Сшибаю недоноска Петрификусом для пущего эффекта и еще раз оглядываюсь на поле мнимого боя: еб твою Моргану, если с этим составом идти на Министерство, то дальше главного зала мы не продвинемся. Двадцать абсолютно бесполезных бойцов докси на смех в сумерках сражаются, как слепые котята. У них нет ни смекалки, ни опыта в боевой магии, ни скорости. Бухой Кэрроу положил троих без усилий! Раздраженно тру глаза. Неохота вести в бой простое пушечное мясо. Жуткими картинками вспыхивает память о Битве за Хогвартс. Яйца Салазара, сколько школьников и рядовых учителей полегло впустую. Что бы там обо мне ни городили, я не бьюсь в экстазе от рек крови. Среди нас есть только один любитель рваного мяса — Макнейр, но он больной выродок, пусть и Пожиратель. Я же придерживаюсь мнения, что биться должны солдаты, а не все подряд. Потому что какой командир ведет войну гражданскими? Все это приводит к тому, с чем оказалась сейчас Маг Британия — волшебников вообще не осталось. Да и толку от этих дилетантов? Та же матрешка, ну что она там намашет своими тринадцатью дюймами. Сам себе усмехаюсь, вспоминая ее, возгордившуюся от того, что моя палочка оказалась короче. Балбеска, она со своей веткой пока провернется, ее покалечат десять раз. От этой мысли почему-то становится некомфортно.

— Ты че ржешь? — интересуется Роули, явно раздраженный результатами проведенного боя. — Нам же пиздец с этими кадрами!

— Ну вон тот ничего, — потягивая какую-то бадягу из фляжки, Кэрроу тычет на парня лет двадцати. — Как его, Гуд.

— Вуд, — вспоминаю его смутно: мы, кажется, сталкивались в коридоре. — Вуд, сюда.

Парень семенит к нам, слегка прихрамывая, но выглядит явно счастливым — что-то он давно вьется в главном замке, неужто так хочет метку? Так вроде и ставить ее больше некому.

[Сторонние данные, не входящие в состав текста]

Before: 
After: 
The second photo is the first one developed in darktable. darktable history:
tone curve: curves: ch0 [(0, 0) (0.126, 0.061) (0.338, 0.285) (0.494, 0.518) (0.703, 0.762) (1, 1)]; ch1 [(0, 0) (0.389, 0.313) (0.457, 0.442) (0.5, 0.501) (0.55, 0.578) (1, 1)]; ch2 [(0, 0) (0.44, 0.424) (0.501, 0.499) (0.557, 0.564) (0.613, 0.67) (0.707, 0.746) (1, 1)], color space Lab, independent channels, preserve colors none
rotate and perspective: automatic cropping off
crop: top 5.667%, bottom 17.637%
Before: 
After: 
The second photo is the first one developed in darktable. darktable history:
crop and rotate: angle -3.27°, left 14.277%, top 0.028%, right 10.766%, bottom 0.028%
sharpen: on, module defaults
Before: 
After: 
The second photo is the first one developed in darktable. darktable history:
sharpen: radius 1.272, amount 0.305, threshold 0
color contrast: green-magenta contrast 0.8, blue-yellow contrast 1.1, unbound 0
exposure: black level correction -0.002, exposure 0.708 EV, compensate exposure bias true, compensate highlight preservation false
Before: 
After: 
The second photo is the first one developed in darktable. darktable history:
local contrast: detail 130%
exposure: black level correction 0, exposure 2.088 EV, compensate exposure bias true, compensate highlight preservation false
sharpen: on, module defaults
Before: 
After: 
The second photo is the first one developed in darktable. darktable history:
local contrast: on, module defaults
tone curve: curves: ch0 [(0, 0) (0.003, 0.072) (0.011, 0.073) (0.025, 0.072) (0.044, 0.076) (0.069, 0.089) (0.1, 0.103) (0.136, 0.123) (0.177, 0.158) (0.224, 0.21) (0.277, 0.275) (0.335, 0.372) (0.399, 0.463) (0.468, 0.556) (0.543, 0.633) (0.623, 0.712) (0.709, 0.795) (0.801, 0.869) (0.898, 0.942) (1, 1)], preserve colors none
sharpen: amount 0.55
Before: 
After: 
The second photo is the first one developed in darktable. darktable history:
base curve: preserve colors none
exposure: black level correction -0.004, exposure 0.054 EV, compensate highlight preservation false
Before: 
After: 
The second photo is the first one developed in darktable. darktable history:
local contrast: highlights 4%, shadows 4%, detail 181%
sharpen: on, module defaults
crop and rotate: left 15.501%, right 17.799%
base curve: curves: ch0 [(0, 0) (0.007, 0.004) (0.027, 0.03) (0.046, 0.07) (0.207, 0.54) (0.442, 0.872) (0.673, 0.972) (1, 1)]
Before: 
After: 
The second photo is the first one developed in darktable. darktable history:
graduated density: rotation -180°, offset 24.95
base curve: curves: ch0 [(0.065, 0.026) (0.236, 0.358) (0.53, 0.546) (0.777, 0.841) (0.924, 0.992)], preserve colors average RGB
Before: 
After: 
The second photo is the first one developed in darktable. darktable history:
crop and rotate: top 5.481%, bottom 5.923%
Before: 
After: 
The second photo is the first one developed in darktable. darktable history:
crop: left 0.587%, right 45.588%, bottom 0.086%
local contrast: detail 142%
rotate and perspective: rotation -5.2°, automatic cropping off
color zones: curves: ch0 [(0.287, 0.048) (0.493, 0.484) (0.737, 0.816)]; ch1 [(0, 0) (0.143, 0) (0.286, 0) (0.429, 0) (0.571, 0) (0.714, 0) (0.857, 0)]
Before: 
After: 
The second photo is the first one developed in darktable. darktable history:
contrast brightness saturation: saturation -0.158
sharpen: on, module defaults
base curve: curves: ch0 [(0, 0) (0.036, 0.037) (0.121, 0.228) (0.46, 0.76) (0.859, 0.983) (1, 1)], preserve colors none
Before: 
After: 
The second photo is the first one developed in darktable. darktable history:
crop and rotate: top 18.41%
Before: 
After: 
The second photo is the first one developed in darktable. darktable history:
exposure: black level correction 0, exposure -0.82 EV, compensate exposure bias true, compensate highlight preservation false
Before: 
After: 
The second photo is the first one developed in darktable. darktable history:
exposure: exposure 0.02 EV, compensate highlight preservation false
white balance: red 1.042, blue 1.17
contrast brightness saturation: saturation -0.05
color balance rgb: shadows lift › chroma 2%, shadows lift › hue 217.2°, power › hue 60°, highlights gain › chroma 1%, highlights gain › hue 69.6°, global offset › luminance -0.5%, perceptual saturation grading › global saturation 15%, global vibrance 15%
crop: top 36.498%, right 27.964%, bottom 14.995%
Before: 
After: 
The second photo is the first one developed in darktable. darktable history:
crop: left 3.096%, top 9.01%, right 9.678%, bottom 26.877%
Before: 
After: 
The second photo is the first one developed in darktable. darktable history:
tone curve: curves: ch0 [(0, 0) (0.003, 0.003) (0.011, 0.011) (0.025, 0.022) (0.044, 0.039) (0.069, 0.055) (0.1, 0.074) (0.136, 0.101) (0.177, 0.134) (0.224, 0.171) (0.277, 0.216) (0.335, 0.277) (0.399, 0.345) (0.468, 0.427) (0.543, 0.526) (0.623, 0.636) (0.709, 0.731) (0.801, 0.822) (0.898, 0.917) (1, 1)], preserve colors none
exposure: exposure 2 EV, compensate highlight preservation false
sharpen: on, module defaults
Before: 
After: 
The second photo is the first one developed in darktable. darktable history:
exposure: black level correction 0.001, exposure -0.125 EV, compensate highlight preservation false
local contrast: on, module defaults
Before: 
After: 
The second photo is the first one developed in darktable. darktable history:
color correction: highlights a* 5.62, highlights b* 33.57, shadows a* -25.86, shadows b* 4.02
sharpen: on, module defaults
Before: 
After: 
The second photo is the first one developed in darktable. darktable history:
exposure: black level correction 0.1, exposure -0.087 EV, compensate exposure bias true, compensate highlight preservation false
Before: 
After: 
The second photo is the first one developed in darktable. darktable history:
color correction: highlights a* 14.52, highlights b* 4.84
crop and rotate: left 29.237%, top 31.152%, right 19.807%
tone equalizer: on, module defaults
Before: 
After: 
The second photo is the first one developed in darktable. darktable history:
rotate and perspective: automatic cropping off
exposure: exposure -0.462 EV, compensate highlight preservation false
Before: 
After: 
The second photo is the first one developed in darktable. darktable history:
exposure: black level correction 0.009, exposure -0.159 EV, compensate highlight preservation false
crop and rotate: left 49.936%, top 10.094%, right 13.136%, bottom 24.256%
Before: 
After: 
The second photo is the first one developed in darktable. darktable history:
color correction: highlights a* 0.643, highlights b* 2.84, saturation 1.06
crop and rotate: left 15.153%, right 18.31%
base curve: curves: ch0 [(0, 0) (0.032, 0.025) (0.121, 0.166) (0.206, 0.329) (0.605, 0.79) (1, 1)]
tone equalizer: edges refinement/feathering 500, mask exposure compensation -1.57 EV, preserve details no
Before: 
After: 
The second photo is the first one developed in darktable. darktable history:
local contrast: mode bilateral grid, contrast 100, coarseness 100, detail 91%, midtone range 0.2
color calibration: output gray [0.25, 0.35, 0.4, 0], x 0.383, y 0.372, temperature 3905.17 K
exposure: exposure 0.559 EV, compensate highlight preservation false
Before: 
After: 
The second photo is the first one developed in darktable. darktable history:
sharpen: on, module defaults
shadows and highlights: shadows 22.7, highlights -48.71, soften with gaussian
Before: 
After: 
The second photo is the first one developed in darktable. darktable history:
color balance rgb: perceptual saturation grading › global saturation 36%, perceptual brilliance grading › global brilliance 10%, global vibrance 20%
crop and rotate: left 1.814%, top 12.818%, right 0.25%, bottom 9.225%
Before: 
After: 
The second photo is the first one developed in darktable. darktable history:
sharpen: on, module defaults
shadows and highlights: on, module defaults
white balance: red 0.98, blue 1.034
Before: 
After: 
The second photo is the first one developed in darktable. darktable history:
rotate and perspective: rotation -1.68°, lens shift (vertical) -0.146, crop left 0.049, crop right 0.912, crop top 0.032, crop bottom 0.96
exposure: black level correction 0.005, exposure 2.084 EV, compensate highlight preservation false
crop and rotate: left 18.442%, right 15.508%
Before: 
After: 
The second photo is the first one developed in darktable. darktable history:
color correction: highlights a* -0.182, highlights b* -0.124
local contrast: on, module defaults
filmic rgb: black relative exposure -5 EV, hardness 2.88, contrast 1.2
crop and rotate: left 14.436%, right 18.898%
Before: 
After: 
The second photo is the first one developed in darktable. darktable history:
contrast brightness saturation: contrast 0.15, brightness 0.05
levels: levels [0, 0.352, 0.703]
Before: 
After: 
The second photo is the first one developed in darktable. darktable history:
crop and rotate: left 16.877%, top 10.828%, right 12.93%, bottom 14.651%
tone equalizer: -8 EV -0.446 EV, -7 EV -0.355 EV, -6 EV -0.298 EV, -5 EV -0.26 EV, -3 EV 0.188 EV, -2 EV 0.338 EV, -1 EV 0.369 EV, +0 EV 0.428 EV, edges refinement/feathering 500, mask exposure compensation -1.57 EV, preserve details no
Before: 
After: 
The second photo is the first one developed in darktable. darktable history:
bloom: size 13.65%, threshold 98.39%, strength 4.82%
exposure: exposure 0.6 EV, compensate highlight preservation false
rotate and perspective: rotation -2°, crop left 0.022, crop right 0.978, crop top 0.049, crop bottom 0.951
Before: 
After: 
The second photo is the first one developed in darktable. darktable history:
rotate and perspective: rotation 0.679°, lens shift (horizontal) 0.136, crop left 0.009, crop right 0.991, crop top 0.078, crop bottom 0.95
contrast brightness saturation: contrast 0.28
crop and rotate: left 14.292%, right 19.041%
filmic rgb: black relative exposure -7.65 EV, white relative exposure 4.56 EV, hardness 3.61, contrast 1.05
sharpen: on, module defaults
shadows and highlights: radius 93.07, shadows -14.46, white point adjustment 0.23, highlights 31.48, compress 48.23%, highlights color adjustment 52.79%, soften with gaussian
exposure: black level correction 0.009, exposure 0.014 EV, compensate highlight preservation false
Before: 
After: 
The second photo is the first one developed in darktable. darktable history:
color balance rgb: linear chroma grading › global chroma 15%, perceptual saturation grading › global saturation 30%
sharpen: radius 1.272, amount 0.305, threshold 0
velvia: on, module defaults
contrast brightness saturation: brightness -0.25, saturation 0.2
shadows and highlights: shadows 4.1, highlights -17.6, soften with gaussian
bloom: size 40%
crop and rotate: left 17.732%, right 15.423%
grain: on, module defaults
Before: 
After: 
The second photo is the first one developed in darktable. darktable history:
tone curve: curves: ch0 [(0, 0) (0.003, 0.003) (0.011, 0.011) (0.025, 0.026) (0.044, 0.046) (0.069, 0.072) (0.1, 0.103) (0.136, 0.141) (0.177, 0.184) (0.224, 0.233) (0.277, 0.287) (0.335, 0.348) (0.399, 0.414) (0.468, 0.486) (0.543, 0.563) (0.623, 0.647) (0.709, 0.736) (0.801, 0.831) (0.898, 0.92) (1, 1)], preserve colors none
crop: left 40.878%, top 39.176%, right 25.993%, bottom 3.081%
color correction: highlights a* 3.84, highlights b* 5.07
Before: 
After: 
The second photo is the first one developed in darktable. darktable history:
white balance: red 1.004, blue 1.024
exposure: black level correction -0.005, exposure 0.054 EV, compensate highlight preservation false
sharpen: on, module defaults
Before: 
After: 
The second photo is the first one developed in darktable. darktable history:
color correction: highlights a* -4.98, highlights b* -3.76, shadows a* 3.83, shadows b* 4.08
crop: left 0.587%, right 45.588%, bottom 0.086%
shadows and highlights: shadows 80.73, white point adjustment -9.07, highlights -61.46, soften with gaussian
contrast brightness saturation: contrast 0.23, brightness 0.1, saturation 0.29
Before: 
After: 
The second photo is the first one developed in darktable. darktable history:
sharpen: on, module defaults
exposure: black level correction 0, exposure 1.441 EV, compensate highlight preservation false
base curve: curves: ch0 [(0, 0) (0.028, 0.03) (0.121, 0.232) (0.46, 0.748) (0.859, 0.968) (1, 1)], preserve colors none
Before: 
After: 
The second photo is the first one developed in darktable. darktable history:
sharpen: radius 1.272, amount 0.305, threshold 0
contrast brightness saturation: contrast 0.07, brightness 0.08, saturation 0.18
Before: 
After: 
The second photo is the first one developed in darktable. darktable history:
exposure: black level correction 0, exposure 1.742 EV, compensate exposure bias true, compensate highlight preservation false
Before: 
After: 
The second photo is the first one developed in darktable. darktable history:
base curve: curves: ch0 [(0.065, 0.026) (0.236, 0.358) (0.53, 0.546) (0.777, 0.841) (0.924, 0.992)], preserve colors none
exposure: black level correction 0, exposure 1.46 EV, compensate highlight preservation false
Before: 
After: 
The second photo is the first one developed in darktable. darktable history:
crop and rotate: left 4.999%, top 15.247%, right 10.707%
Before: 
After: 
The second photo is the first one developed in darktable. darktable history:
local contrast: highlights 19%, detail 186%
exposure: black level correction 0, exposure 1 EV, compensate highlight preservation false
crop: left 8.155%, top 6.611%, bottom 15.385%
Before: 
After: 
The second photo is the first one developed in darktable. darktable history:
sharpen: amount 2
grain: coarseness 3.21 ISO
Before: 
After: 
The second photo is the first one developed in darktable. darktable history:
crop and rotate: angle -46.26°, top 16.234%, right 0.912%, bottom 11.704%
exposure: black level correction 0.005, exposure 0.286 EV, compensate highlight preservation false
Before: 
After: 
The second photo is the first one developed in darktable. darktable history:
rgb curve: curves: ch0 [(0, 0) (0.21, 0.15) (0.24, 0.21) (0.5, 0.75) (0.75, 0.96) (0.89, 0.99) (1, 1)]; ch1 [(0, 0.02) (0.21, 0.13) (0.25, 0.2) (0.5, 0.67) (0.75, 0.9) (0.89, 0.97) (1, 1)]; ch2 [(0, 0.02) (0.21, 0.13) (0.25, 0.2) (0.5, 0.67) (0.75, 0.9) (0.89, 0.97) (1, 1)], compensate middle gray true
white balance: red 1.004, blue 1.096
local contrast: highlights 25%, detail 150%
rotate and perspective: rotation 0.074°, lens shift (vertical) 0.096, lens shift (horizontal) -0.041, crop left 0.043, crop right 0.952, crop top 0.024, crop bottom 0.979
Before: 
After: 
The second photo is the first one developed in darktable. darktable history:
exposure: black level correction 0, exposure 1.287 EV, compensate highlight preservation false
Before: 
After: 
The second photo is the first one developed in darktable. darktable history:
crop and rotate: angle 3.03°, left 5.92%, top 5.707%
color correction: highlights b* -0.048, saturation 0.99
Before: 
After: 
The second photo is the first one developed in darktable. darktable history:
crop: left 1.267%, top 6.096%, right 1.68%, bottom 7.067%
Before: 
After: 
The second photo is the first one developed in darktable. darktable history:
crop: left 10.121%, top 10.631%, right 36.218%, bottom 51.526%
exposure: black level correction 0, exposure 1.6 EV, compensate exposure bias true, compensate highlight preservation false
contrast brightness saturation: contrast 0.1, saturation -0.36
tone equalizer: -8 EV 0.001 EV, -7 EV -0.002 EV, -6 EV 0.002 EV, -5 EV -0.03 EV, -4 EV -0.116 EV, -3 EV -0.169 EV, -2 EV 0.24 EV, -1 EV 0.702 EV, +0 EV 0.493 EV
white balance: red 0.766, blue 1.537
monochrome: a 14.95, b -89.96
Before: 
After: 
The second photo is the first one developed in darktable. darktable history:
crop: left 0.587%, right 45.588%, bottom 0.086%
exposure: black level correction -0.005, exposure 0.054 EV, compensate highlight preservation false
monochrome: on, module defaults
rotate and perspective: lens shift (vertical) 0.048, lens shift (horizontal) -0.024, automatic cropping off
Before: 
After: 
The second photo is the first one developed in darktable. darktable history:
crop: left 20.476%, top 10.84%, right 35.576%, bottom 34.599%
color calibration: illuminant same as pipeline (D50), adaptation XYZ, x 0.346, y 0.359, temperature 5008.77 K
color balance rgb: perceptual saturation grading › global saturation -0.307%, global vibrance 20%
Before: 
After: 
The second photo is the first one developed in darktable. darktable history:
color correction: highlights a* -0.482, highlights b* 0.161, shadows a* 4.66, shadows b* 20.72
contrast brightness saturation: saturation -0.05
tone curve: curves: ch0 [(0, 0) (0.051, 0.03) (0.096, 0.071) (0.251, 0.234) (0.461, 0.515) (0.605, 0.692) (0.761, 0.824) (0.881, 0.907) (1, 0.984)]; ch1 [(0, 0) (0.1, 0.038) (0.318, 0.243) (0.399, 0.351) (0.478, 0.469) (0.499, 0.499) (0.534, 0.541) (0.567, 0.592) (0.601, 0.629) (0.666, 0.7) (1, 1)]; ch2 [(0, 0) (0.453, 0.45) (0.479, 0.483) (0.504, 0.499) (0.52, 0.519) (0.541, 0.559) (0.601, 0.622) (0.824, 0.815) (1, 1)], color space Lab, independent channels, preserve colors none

— Оливер Вуд, сэр, — представляется он, благоразумно предположив, что мы в душе не помним, кто он такой.

— Ты откуда, брат? — Рабастан интересуется, как всегда, псевдодружелюбно.

Азкабан оставил неизгладимый отпечаток на каждом из нас, а Басти изменился и вовсе кардинально. Как и прежде, он довольно часто весел и добродушен, но теперь в мгновение ока от нахлынувшего из ниоткуда раздражения может выколоть глаз собеседника любым подручным предметом — такие перепады настроения делают его невыносимым. После побега никто из нас не проверялся, потому как ходить по колдомедикам было некогда — война шпарила вовсю, и так уж вышло, что даже по прошествии четырнадцати лет кроме нас никто больше и не мог достойно дать отпор Дамблдору.

— Из Шотландии, сэр.

— Да похеру, хоть из Стамбула. Где учился? Что в войну делал? — Лестрейндж немного направляет юнца в нужное русло.

— Гриффиндор, сэр. В войну ничего не предпринимал.

— Ничего не предпринимал, — глухо повторяю его же слова.

Потрясающий расклад: на Министерство идем Ближним Кругом с гриффиндорцем в придачу. Руди прав — только наемники. Но где их брать?